La Fédération de chasse défend le dialogue

Pourtant, la Fédération départementale des chasseurs du Jura assure avoir « toujours privilégié le dialogue ». « Il y a un travail technique préparatoire avant toute prise d’arrêtés », informe son président Christian Lagalice. « Echanges, consultations, réunions, se succèdent donc toute l’année, poursuit-il, et ce sont les Commissions départementales pour la chasse et la faune sauvage (CDCFS), rassemblant chasseurs, forestiers, agriculteurs, Office français de la biodiversité, associations environnementalistes, etc., sous l’autorité de l’État, qui donne un avis final avant signature préfectorale pour validation. » Une commission au sein de laquelle Jura Nature Environnement, l’une des associations agréées pour la protection de la nature et de l’environnement, ne se sent pas écoutée, nous fait savoir Delphine Durin. « Nous envisageons parfois la stratégie de la chaise vide, tant nos arguments sont peu entendus ».

« Comment prétendre dialoguer et vouloir interdire en même temps ?, estime de son côté Christian Lagalice. [Le compromis] ne peut remettre en cause un droit fondamental comme nos détracteurs le souhaitent », affirme-t-il, rappelant que le Jura compte 8 000 chasseurs. « Doivent-ils se manifester pour utiliser un droit garanti par la loi ? » demande-t-il encore. « La plupart des messages ne se réduisaient pas à une opposition à la chasse », tempère Florence Lethier. Et Delphine Durin s’interroge : « Il faut trouver des espaces pour vraiment s’exprimer sur le fond : l’activité de chasse en elle-même et ses pratiques excessives. Or, où le faire si ce n’est lors d’une consultation publique ou dans une pétition ? ». « On ne nous donne aucun argument à l’ouverture de la chasse d’été, ajoute de son côté Jean-Christophe Vié ; elle est ouverte par principe, parce qu’elle existe depuis 1993. Pourquoi ne pas s’y opposer aussi par principe ? » provoque-t-il. Quant à la réponse de la préfecture avançant que les citoyens n’étaient pas invités à se prononcer sur cette mesure, le fondateur du collectif a une solution : « Le préfet peut aussi ne pas prendre l’arrêté ».

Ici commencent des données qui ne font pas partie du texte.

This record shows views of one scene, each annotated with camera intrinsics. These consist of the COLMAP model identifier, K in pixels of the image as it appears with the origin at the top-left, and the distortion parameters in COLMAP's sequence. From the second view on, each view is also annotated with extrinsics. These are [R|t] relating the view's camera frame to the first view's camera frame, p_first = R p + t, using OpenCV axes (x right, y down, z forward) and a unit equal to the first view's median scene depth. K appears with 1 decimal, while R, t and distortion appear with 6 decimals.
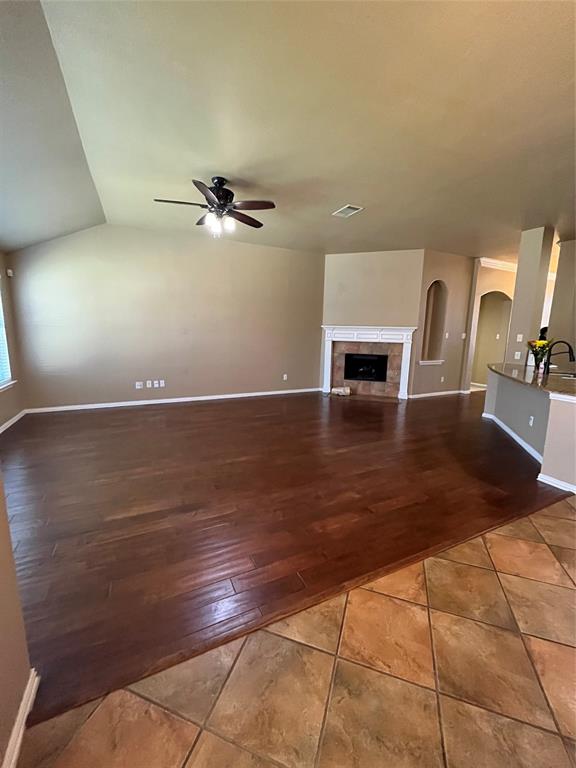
lens RADIAL K [[308.1, 0, 289.5], [0, 308.1, 381.6], [0, 0, 1]] dist [-0.007455, 0.000176]
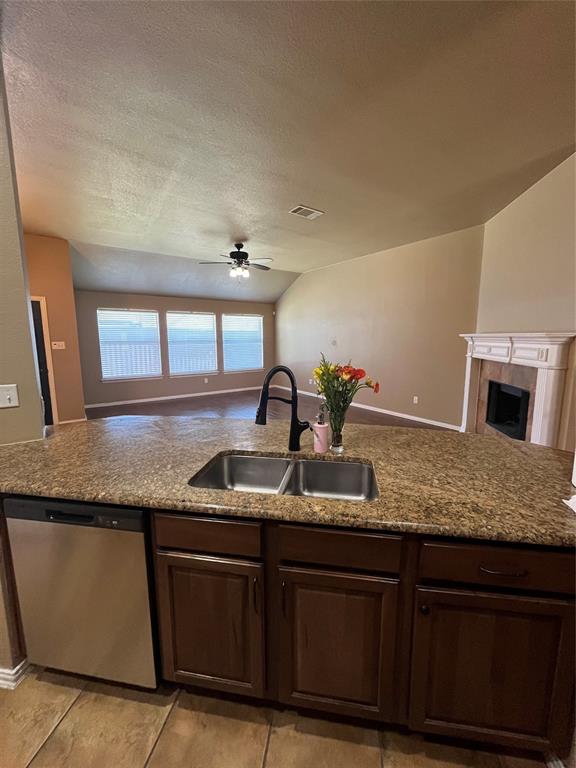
lens RADIAL K [[308.1, 0, 289.5], [0, 308.1, 381.6], [0, 0, 1]] dist [-0.007455, 0.000176]
pose [[0.164497, 0.120510, -0.978988, 0.710881], [-0.155931, 0.983205, 0.094828, -0.086855], [0.973974, 0.137056, 0.180525, 0.537012]]
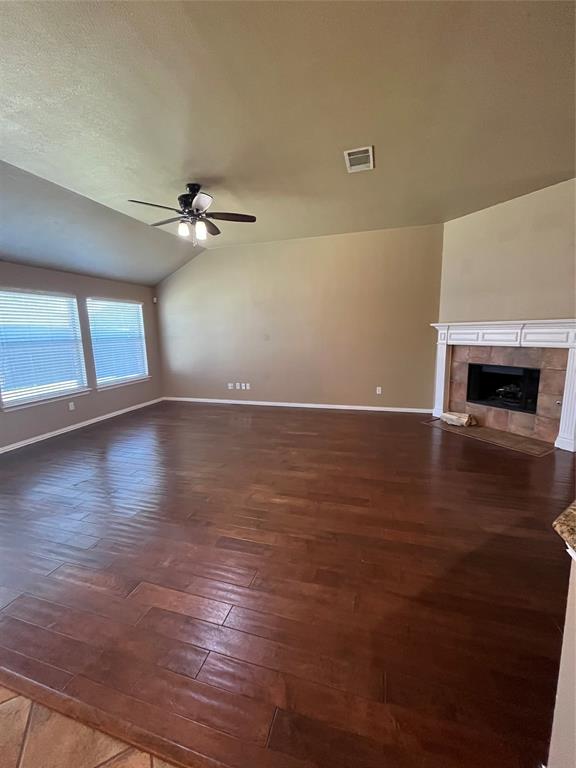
lens RADIAL K [[308.1, 0, 289.5], [0, 308.1, 381.6], [0, 0, 1]] dist [-0.007455, 0.000176]
pose [[0.736725, 0.071984, -0.672350, 0.355065], [-0.073013, 0.996973, 0.026735, -0.042135], [0.672239, 0.029394, 0.739750, 0.251150]]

Pour le collectif Nature Jura, c’est un véritable « lobby » de la chasse qui s’exerce dans le département. « C’est une idée ancrée chez les opposants à la chasse que nous faisons du lobbying auprès des élus locaux, répond Christian Lagalice, mais le président, le directeur et d’autres administrateurs de notre fédération sont eux-mêmes élus locaux et ne font pas de lobbying auprès d’eux-mêmes ». La préfecture n’avait pas souhaité répondre à nos interrogations, en raison de la réserve imposée par la période électorale. Mais pour les associations environnementales dénonçant les « excès » de la chasse, il semble temps d’« écouter le mécontentement croissant vis-à-vis de ces pratiques ». Il apparaît légitime de s’interroger sur l’intérêt d’une consultation publique si les avis de plus de 90 % des participants sont négligés.